◆ **PROBLÈME À RÉSOUDRE**
Rédigez la suite du récit sur la mission de volontariat, en commençant juste après sa dernière phrase.

◆ **TEXTE FOURNI**
==============================

S’adapter à l’imprévu

J’ai donc dû m’adapter à la situation. Je suis en cuisine dès 6 heures pour préparer le petit-déjeuner. Mes journées sont ensuite bien remplies. J’aide pour les repas des plus jeunes et pour le coucher. J’apprends aux filles à se servir des logiciels. Pour qu’elles continuent à étudier, les professeurs envoient de nombreux documents audio ou vidéo sur WhatsApp. Je suis chargée de leur montrer les exercices et de transférer les vidéos sur l’ordinateur et son écran plus lisible que celui du téléphone. Je fais découvrir de nombreux films aux enfants. J’aide en anglais pendant l’étude du soir. Je suis même devenue DJ ! Tous les dimanches matin, les filles me réclament de la musique pour danser. Elles guettent mon arrivée et poussent des grands cris qui me touchent profondément. Les enfants ont des activités variées en plus des études : jardinage, danse, chant… Début mai, après un mois et demi sans sortir, j’ai eu le droit de retourner à Mogradangi. Je m’y suis rendue une fois par mois ensuite pour le rapport ou les questions informatiques. Je retrouvais ainsi les garçons avec beaucoup de joie. Depuis septembre, j’y vais deux fois par semaine pour donner des cours d’informatique aux professeurs de l’école. Malgré cette situation inédite, ma mission est très belle. J’ai appris à avoir confiance en moi et à me dépasser en étant seule volontaire sur mon terrain de mission. La Covid-19 m’a offert un magnifique cadeau : pouvoir passer autant de temps avec les enfants et les voir grandir. Les filles ont vraiment cherché à entrer en contact avec moi et à me parler. J’ai donc fait des progrès en bengali, peut-être plus rapidement que si ma mission s’était déroulée en temps normal.

==============================

◆ **EXTRAITS DE DONNÉES**
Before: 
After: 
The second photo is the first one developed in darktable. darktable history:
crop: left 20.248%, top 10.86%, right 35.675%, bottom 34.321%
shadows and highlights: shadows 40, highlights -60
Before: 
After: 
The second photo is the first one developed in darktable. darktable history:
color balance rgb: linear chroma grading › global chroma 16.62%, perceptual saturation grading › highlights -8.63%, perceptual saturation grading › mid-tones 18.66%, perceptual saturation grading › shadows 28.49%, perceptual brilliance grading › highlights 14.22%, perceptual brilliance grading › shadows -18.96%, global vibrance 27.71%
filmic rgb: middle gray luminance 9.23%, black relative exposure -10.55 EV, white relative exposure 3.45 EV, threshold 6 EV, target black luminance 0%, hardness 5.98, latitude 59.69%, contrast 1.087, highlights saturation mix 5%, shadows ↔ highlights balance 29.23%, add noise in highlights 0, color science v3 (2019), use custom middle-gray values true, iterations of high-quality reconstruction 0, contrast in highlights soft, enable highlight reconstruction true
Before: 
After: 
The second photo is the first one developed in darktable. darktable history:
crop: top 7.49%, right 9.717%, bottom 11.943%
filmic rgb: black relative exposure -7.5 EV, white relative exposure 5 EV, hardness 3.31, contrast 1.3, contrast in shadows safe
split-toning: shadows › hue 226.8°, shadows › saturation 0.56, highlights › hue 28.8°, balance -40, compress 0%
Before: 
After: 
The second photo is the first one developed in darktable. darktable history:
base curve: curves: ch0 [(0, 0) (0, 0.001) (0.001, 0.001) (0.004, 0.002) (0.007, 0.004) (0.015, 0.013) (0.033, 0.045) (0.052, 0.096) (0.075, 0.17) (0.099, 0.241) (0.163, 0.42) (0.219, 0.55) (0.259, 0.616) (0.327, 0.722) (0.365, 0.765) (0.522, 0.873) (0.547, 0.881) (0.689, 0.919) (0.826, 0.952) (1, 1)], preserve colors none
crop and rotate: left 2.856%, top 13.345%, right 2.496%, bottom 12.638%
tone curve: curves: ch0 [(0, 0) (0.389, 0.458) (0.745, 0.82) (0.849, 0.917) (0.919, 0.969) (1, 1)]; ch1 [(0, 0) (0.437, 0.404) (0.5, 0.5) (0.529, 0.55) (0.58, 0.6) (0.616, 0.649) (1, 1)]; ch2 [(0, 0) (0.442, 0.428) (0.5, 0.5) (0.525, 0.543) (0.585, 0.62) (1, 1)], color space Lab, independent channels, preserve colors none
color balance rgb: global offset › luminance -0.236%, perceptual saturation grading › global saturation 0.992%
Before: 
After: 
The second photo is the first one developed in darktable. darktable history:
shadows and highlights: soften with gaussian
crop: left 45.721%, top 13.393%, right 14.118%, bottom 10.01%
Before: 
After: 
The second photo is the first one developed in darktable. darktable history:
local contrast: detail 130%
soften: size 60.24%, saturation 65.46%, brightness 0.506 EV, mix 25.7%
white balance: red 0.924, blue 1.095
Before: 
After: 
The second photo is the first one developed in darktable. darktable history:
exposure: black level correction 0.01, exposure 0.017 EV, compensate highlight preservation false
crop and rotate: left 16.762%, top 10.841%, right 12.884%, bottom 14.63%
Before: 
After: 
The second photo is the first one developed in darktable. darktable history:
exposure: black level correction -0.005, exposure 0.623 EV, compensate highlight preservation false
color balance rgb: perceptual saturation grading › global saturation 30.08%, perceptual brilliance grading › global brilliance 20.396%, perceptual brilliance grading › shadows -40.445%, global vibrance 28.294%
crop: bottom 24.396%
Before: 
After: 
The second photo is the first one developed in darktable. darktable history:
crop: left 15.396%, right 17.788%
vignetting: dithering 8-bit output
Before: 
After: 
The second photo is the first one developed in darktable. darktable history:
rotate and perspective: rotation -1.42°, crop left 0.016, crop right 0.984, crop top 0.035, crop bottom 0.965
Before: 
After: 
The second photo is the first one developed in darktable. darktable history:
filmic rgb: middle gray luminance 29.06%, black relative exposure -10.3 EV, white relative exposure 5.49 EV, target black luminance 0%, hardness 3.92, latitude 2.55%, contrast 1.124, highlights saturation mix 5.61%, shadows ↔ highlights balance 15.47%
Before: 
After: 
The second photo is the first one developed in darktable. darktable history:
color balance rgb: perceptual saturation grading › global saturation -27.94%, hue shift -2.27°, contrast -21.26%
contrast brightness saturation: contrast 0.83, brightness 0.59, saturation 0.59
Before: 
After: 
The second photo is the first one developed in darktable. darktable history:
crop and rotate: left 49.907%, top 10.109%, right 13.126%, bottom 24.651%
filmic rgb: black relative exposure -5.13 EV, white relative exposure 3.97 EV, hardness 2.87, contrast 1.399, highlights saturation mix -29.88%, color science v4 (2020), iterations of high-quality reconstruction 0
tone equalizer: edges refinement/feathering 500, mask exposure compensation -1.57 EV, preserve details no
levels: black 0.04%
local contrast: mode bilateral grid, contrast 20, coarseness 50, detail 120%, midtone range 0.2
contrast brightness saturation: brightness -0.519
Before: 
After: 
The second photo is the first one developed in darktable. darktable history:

==============================

◆ **RÉPONSE ATTENDUE**
Sourires

La Covid-19 n’enlève pas à ces fillettes la joie et les sourires qui illuminent mes journées. Certes, la période n’a pas toujours été facile pour les enfants qui ne pouvaient pas rentrer chez eux, mais j’ai essayé de les motiver et de les faire rire. Fin octobre, les enfants ont pu retourner dans leurs familles après un an au centre. À leur retour, ils sont restés deux semaines en quarantaine. Depuis mars, il n’y a plus de messe le dimanche. Je me nourris donc spirituellement de la lecture de la Bible. Bien que les enfants soient de confessions différentes (hindous, musulmans, chrétiens…), il y a une prière tous les soirs. Le père Laurent est venu un mois à Jalpaiguri en septembre et est revenu en novembre. J’ai donc eu la chance de pouvoir assister à la messe quotidienne qu’il célèbre en bengali. « La vie est un défi, relève-le », nous dit mère Teresa. Au début du confinement, j’ai décidé de rendre ma mission encore plus belle et j’ai réussi. Je suis très heureuse de pouvoir la prolonger de six mois. J’ai beaucoup d’admiration pour ces enfants qui, malgré leurs handicaps ont toujours le sourire aux lèvres. Cette joie omniprésente est une magnifique leçon de vie.